• [Material supplied]
Content starts

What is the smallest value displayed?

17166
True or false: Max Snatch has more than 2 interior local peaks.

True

Content ends
Content starts

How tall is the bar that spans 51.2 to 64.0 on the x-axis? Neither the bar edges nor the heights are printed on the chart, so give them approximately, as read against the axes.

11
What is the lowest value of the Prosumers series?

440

Content ends

• [Activity]
Count the lines in the entries above that contain the word "What", with case counting. Reply with the number only.

• [Output below]
2